= Charles Bernardy =

Charles-Alexandre Bernard (17 May 1724, Antwerp – 15 June 1807, rue de Vaugirard, Paris), known as Charles Bernardy, was a dancer, choreographer and dancing master.

He criss-crossed the Southern Netherlands, the Netherlands, the principality of Liège and France continuously for 40 years. From October 1752 until Palm Sunday 1753, Bernardy and his wife directed the theatre at Ghent, where she had already dancing in the preceding season (in Prince of Orange's troop). The Prince of Orange's troop was at The Hague in May 1753, but Charles Bernardy does not seem to have followed them there. In 1755, he was one of the lead dancers of the Theater am Kärntnertor at Vienna, under the direction of the choreographer Franz Hilverding. Ribou and Baptiste, actors from Ghent and Brussels, had already moved to that theatre and would surely have sung Bernardy's praises to its intendant comte Durazzo. Bernardy remained there for several seasons and there met dancers such as Antoine Pitrot and the future choreographer Gasparo Angiolini. In 1759 he put on ballets such as Les Turcs and Les Perruquiers there.

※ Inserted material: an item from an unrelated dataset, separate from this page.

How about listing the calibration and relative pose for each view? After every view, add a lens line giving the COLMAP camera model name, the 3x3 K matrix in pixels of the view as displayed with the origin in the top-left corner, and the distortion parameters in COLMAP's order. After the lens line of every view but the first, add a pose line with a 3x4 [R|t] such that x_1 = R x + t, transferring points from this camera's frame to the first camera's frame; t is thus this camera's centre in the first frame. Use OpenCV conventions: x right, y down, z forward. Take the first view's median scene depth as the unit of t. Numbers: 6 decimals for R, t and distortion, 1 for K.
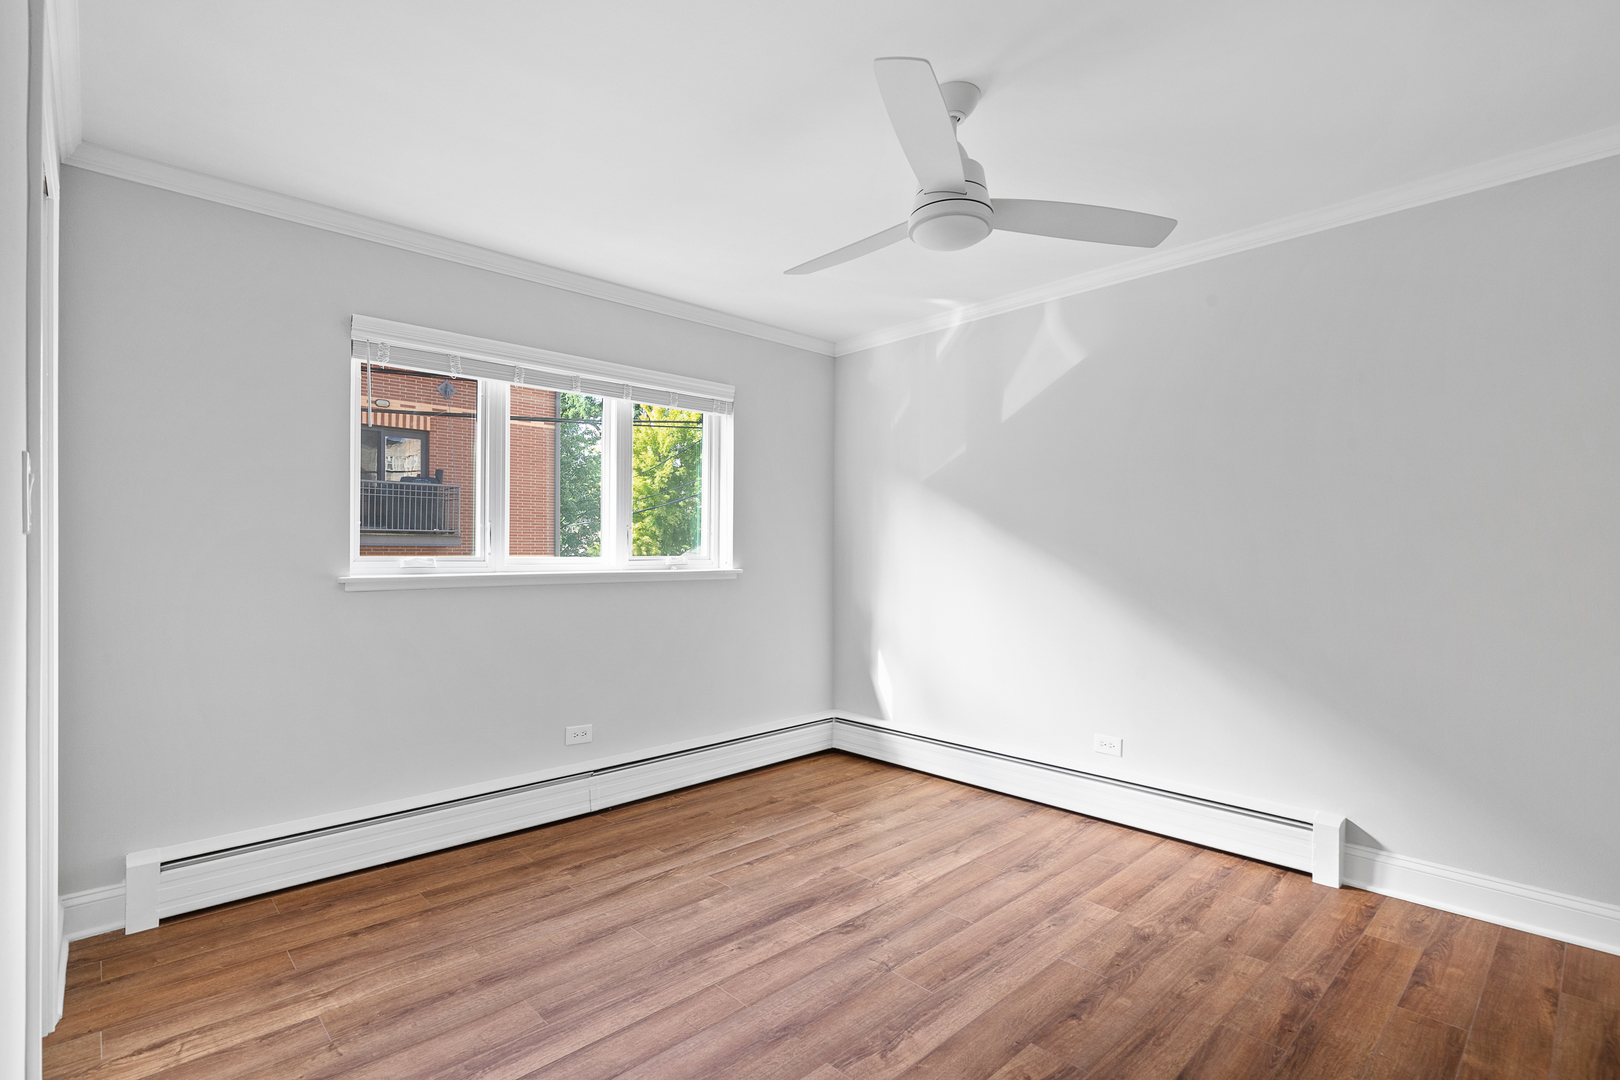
lens RADIAL K [[758.9, 0, 843.2], [0, 758.9, 559.7], [0, 0, 1]] dist [-0.000180, 0.000418]
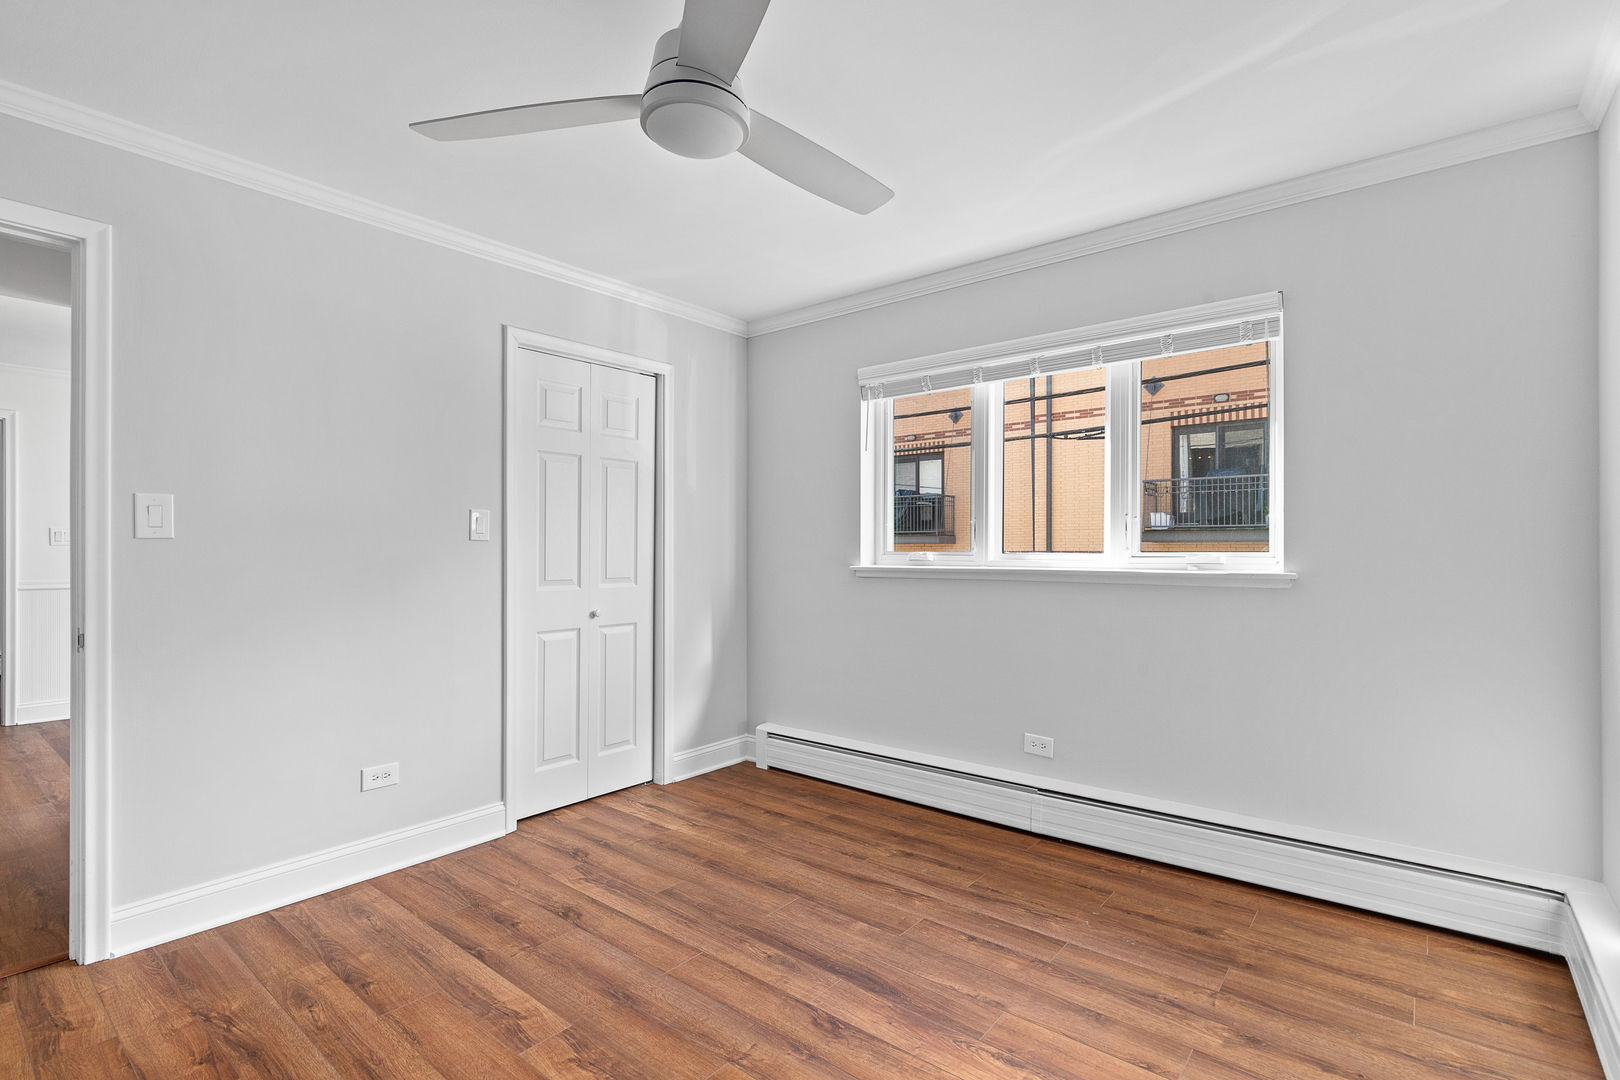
lens RADIAL K [[758.9, 0, 783.5], [0, 758.9, 548.0], [0, 0, 1]] dist [-0.000180, 0.000418]
pose [[0.091744, -0.003904, -0.995775, 0.691100], [-0.009686, 0.999942, -0.004812, -0.002195], [0.995735, 0.010086, 0.091701, 0.772658]]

Called to Brussels as ballet-master for the 1763–1764 season, Bernardy put on the ballet Rhœcus ou les Hamadryades at the Théâtre de la Monnaie, premiering on 29 May 1763. A month later, he composed Circé ou la Délivrance des compagnons d'Ulysse.

Next, he danced in London in 1764 and 1765, led his troop to Amiens, Arras and Calais, then returned to Ghent in autumn 1766. From 1767 to 1774, he directed the theatre in Liège, then in Spa and then in Maastricht.

In 1775, he gathered a children's troupe, directing them at Antwerp and Rotterdam under the name of the "Brabantsche Kinderen" (The Brabant Children). From 1775 to 1780, the troupe put on shows at Amiens, Cambrai, Strasbourg, Colmar, Paris (at the "théâtre des Petits Comédiens du Bois de Boulogne"), Angers, Le Mans, Aix-en-Provence, Toulon, Marseille, Dijon, Passy, Saint-Quentin, Antwerp and Brussels.

Bernardy finally settled down at Liège, from there directing the theatres at Spa, Maastricht, Ghent, Bruges and Ostend. He gave up the direction of these theatres from 1793 and installed himself in Paris with his granddaughter, mademoiselle Fleury, actress in the Comédie-Française.